» Task prompt
Nothing should differ between your answer and the records.

[[ Records for this task, beginning ]]

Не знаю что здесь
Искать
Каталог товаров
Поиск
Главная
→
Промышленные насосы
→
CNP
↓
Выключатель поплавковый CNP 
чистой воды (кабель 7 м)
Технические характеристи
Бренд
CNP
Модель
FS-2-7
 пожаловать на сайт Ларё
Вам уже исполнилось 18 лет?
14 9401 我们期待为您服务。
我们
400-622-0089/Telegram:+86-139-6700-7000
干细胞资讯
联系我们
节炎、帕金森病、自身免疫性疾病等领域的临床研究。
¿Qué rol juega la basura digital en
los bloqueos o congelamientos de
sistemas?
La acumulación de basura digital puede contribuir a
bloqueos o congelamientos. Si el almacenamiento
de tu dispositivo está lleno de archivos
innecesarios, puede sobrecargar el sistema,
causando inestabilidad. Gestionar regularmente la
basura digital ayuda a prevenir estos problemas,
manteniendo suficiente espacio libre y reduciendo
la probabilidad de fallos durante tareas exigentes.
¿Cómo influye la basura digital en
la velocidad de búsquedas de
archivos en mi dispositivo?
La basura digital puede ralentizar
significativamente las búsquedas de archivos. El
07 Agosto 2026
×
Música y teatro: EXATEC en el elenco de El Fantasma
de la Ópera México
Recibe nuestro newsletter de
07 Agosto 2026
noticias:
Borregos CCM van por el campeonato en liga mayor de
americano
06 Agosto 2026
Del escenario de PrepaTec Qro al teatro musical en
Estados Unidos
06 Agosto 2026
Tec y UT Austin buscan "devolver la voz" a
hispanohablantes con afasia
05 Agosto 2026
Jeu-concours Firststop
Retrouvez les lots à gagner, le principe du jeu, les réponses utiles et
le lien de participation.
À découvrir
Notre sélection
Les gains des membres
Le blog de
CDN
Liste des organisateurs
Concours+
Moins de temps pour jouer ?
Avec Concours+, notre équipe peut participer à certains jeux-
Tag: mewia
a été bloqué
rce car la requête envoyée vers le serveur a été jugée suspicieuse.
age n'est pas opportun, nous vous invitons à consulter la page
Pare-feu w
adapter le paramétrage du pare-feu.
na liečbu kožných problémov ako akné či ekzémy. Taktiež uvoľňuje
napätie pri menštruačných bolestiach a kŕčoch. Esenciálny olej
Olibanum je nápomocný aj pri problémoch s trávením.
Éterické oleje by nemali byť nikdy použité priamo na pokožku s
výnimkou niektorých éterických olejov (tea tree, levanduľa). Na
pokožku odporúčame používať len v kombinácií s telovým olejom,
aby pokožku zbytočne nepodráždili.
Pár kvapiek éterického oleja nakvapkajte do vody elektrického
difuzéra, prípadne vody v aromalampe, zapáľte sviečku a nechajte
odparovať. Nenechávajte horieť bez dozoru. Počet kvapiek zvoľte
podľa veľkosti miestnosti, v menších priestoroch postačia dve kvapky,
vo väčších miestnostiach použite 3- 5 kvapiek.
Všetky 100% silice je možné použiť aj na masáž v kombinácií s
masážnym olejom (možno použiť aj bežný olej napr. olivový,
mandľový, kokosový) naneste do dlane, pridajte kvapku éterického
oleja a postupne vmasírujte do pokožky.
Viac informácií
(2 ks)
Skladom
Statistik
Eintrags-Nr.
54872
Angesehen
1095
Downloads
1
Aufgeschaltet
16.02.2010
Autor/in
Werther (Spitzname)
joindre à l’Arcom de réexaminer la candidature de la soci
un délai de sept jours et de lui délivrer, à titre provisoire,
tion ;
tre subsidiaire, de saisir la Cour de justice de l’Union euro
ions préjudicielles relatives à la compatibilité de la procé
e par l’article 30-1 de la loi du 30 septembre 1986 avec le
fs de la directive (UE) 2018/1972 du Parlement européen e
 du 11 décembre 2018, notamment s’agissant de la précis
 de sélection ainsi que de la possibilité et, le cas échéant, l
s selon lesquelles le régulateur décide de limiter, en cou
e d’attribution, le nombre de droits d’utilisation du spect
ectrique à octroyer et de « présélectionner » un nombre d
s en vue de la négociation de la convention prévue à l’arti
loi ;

[[ Records for this task, end ]]

» Finished exercise
Не знаю что здесь
Искать
Каталог товаров
Поиск
Главная
→
Промышленные насосы
→
CNP
↓
Выключатель поплавковый CNP 
чистой воды (кабель 7 м)
Технические характеристи
Бренд
CNP
Модель
FS-2-7
 пожаловать на сайт Ларё
Вам уже исполнилось 18 лет?
14 9401 我们期待为您服务。
我们
400-622-0089/Telegram:+86-139-6700-7000
干细胞资讯
联系我们
节炎、帕金森病、自身免疫性疾病等领域的临床研究。
¿Qué rol juega la basura digital en
los bloqueos o congelamientos de
sistemas?
La acumulación de basura digital puede contribuir a
bloqueos o congelamientos. Si el almacenamiento
de tu dispositivo está lleno de archivos
innecesarios, puede sobrecargar el sistema,
causando inestabilidad. Gestionar regularmente la
basura digital ayuda a prevenir estos problemas,
manteniendo suficiente espacio libre y reduciendo
la probabilidad de fallos durante tareas exigentes.
¿Cómo influye la basura digital en
la velocidad de búsquedas de
archivos en mi dispositivo?
La basura digital puede ralentizar
significativamente las búsquedas de archivos. El
07 Agosto 2026
×
Música y teatro: EXATEC en el elenco de El Fantasma
de la Ópera México
Recibe nuestro newsletter de
07 Agosto 2026
noticias:
Borregos CCM van por el campeonato en liga mayor de
americano
06 Agosto 2026
Del escenario de PrepaTec Qro al teatro musical en
Estados Unidos
06 Agosto 2026
Tec y UT Austin buscan "devolver la voz" a
hispanohablantes con afasia
05 Agosto 2026
Jeu-concours Firststop
Retrouvez les lots à gagner, le principe du jeu, les réponses utiles et
le lien de participation.
À découvrir
Notre sélection
Les gains des membres
Le blog de
CDN
Liste des organisateurs
Concours+
Moins de temps pour jouer ?
Avec Concours+, notre équipe peut participer à certains jeux-
Tag: mewia
a été bloqué
rce car la requête envoyée vers le serveur a été jugée suspicieuse.
age n'est pas opportun, nous vous invitons à consulter la page
Pare-feu w
adapter le paramétrage du pare-feu.
na liečbu kožných problémov ako akné či ekzémy. Taktiež uvoľňuje
napätie pri menštruačných bolestiach a kŕčoch. Esenciálny olej
Olibanum je nápomocný aj pri problémoch s trávením.
Éterické oleje by nemali byť nikdy použité priamo na pokožku s
výnimkou niektorých éterických olejov (tea tree, levanduľa). Na
pokožku odporúčame používať len v kombinácií s telovým olejom,
aby pokožku zbytočne nepodráždili.
Pár kvapiek éterického oleja nakvapkajte do vody elektrického
difuzéra, prípadne vody v aromalampe, zapáľte sviečku a nechajte
odparovať. Nenechávajte horieť bez dozoru. Počet kvapiek zvoľte
podľa veľkosti miestnosti, v menších priestoroch postačia dve kvapky,
vo väčších miestnostiach použite 3- 5 kvapiek.
Všetky 100% silice je možné použiť aj na masáž v kombinácií s
masážnym olejom (možno použiť aj bežný olej napr. olivový,
mandľový, kokosový) naneste do dlane, pridajte kvapku éterického
oleja a postupne vmasírujte do pokožky.
Viac informácií
(2 ks)
Skladom
Statistik
Eintrags-Nr.
54872
Angesehen
1095
Downloads
1
Aufgeschaltet
16.02.2010
Autor/in
Werther (Spitzname)
joindre à l’Arcom de réexaminer la candidature de la soci
un délai de sept jours et de lui délivrer, à titre provisoire,
tion ;
tre subsidiaire, de saisir la Cour de justice de l’Union euro
ions préjudicielles relatives à la compatibilité de la procé
e par l’article 30-1 de la loi du 30 septembre 1986 avec le
fs de la directive (UE) 2018/1972 du Parlement européen e
 du 11 décembre 2018, notamment s’agissant de la précis
 de sélection ainsi que de la possibilité et, le cas échéant, l
s selon lesquelles le régulateur décide de limiter, en cou
e d’attribution, le nombre de droits d’utilisation du spect
ectrique à octroyer et de « présélectionner » un nombre d
s en vue de la négociation de la convention prévue à l’arti
loi ;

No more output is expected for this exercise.